ATI RN
ATI RN Custom Exams Set 1
1. Six hours after major abdominal surgery, a male client complains of severe abdominal pain; is pale and perspiring; has a thready, rapid pulse; and states he feels faint. The nurse checks the client’s medication administration record and determines that the client receives another injection of pain medication in an hour. What is the appropriate action by the nurse?
- A. Explain to the client that it is too early to have an injection for pain
- B. Call the practitioner, report the client’s symptoms, and obtain further orders
- C. Reposition the client for greater comfort and turn on the television as a distraction
- D. Prepare the injection and administer it to the client early because of the severe pain
Correct answer: B
Rationale: The correct action for the nurse to take in this situation is to call the practitioner, report the client’s symptoms, and obtain further orders. The client's symptoms, including severe abdominal pain, pallor, perspiration, thready rapid pulse, and feeling faint, are indicative of potential complications like internal bleeding, which require immediate medical evaluation. Explaining to the client that it is too early for pain medication or repositioning the client for comfort are not appropriate actions given the severity of the symptoms. Administering the injection early without consulting the practitioner can be dangerous and may worsen the client's condition.
2. A patient is prescribed an oral anticoagulant. What should the nurse monitor for?
- A. Elevated blood glucose
- B. Decreased blood pressure
- C. Signs of bleeding
- D. Increased appetite
Correct answer: C
Rationale: Correct! When a patient is prescribed an oral anticoagulant, the nurse should monitor for signs of bleeding. Oral anticoagulants are medications that prevent blood clot formation but can increase the risk of bleeding. Monitoring for signs such as easy bruising, blood in urine or stool, and prolonged bleeding from minor cuts is essential. Choices A, B, and D are incorrect because oral anticoagulants do not typically affect blood glucose levels, blood pressure, or appetite.
3. Are M6 practical nurses utilized in field units with patient holding capabilities?
- A. Yes
- B. No
- C. -
- D. -
Correct answer: A
Rationale: Yes, M6 practical nurses are utilized in field units with patient holding capabilities. They play a crucial role in providing care and support in these settings. Choice B is incorrect as M6 practical nurses are indeed utilized in such field units, as stated in the extract. Choices C and D are not applicable as the correct answer is 'Yes.'
4. The system used at the division level and forward comprises six basic modules. Which module is composed of practical nurses, medical specialists, and equipment to provide medical support for minimal care patients?
- A. Treatment squad
- B. Patient Holding Squad
- C. Area Support Squad
- D. Surgical Squad
Correct answer: B
Rationale: The Patient Holding Squad is the module that is composed of practical nurses, medical specialists, and equipment to provide medical support for minimal care patients. This squad focuses on providing necessary care for patients who require minimal attention. Choices A, C, and D are incorrect because they do not specifically cater to the needs of minimal care patients. The Treatment Squad may involve more intensive procedures, the Area Support Squad focuses on broader support functions, and the Surgical Squad is specialized for surgical interventions.

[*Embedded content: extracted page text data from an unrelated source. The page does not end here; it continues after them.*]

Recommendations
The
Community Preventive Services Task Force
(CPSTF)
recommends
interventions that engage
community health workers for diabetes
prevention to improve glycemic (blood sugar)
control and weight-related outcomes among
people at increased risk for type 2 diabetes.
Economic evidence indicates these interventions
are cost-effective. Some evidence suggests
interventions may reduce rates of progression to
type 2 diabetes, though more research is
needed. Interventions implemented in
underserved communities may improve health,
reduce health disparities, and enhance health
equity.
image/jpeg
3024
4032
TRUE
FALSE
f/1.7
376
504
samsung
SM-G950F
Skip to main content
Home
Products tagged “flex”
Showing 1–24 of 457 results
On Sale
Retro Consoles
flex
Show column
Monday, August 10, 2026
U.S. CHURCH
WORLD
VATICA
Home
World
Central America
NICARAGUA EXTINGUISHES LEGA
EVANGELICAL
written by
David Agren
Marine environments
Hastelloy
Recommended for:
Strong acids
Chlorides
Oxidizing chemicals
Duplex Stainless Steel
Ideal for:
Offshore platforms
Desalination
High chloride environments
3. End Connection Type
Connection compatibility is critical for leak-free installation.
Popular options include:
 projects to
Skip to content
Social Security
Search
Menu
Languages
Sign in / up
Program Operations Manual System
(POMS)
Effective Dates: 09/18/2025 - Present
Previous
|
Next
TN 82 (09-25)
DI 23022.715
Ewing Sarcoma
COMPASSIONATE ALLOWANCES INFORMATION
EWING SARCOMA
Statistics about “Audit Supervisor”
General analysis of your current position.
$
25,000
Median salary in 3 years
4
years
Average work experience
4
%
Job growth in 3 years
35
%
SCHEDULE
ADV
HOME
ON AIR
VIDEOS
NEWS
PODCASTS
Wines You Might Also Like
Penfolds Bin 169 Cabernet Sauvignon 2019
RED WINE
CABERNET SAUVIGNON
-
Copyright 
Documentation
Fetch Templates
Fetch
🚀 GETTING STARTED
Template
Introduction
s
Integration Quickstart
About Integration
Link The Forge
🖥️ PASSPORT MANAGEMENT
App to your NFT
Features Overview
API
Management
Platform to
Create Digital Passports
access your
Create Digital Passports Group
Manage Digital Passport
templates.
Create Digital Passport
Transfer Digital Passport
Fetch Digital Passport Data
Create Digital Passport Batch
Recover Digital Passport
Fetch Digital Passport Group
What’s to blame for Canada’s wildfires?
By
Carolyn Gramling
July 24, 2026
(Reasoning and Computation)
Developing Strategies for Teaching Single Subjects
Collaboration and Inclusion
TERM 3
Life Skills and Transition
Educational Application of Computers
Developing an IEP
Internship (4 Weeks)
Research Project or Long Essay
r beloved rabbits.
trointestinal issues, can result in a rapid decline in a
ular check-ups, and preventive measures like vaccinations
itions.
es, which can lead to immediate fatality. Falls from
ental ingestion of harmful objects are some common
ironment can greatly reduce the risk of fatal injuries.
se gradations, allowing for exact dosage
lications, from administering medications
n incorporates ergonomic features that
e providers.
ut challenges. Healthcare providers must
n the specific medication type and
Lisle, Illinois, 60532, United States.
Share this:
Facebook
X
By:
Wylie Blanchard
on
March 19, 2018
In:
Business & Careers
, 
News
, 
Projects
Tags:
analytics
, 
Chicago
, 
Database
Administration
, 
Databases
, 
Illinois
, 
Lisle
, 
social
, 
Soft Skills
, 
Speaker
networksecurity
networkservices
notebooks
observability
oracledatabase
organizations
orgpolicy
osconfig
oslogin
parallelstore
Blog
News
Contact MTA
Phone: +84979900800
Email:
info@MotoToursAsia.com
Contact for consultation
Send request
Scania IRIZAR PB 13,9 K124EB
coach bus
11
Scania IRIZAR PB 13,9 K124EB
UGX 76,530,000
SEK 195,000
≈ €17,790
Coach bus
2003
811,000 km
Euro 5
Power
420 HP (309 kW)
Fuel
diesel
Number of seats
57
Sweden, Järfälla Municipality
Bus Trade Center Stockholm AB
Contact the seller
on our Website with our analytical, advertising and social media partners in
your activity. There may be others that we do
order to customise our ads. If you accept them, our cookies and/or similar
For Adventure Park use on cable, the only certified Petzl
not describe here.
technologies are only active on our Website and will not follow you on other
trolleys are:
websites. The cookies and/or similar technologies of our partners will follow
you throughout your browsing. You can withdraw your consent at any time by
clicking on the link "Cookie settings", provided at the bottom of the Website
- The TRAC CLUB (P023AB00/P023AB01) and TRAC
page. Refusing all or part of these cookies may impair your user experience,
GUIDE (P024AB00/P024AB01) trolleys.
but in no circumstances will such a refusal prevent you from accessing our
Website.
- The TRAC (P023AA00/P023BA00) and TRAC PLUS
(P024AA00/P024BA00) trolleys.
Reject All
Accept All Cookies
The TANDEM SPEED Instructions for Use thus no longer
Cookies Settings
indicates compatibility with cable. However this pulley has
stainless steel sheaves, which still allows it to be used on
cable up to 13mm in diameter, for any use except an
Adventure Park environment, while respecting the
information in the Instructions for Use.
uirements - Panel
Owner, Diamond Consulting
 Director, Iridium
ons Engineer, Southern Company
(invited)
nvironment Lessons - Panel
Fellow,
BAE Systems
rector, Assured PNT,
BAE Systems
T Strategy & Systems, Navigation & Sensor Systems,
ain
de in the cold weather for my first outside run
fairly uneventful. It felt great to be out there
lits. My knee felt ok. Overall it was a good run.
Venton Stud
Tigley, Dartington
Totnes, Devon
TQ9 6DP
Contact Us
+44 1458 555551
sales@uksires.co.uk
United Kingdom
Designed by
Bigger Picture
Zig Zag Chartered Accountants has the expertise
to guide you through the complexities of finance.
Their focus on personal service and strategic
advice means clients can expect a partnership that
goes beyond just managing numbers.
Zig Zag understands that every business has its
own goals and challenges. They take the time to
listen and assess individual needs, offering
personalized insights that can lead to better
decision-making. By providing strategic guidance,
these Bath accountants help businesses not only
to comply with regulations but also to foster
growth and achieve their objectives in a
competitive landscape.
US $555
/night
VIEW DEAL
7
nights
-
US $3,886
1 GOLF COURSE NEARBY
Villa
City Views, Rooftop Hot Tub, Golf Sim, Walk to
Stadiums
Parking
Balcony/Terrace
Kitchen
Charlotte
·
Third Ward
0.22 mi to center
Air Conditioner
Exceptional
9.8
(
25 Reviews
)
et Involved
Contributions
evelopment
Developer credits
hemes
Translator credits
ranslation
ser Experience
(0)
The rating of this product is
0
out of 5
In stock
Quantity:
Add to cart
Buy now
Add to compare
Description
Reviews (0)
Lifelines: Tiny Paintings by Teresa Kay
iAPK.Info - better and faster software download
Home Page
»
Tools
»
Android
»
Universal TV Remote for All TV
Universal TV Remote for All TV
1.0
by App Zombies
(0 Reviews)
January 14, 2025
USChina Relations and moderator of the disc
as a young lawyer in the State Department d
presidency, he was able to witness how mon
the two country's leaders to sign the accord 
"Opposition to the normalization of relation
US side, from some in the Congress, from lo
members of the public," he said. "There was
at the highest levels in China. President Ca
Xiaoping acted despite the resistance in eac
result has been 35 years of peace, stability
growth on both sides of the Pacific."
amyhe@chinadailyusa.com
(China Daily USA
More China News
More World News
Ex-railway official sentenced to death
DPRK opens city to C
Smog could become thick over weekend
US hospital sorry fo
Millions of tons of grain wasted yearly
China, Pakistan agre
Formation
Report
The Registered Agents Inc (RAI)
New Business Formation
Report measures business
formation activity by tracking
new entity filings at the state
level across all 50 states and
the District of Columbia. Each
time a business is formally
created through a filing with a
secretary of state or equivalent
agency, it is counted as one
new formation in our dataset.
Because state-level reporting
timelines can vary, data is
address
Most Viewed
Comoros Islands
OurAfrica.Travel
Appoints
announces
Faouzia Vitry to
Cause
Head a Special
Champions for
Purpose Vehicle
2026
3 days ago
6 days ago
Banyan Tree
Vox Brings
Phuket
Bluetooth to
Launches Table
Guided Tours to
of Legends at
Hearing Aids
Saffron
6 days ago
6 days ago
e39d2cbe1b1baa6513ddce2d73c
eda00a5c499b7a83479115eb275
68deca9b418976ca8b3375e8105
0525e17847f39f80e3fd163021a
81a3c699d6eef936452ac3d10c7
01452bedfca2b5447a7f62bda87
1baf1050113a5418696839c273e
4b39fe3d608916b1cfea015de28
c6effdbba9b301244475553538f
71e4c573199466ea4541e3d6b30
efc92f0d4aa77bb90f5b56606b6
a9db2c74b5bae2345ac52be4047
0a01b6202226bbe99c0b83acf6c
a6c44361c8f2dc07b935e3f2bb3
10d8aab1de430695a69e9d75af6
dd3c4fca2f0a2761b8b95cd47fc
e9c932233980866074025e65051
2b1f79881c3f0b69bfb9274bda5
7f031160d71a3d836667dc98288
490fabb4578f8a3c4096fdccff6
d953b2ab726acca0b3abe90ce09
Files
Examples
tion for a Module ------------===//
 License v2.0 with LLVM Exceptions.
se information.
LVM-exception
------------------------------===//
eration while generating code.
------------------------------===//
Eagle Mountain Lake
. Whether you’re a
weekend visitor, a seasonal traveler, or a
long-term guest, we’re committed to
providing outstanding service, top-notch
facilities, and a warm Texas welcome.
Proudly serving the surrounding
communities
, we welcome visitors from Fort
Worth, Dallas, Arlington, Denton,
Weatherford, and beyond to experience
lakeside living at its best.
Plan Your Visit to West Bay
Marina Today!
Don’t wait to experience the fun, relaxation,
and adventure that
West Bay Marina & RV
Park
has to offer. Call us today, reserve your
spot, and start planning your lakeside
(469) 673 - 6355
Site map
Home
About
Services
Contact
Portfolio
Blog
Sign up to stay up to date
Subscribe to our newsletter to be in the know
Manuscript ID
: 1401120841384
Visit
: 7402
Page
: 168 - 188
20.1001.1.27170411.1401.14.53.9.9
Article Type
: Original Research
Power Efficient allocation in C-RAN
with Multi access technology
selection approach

5. Which drugs may cause weight gain?
- A. Amphetamines
- B. Steroids
- C. Antibiotics
- D. Nonsteroidal anti-inflammatory drugs
Correct answer: B
Rationale: Steroids are known to cause weight gain as a side effect. Amphetamines, antibiotics, and nonsteroidal anti-inflammatory drugs are not typically associated with weight gain. Amphetamines are more likely to cause weight loss due to their stimulant effects, antibiotics are not commonly linked to weight gain, and nonsteroidal anti-inflammatory drugs usually do not lead to significant weight changes.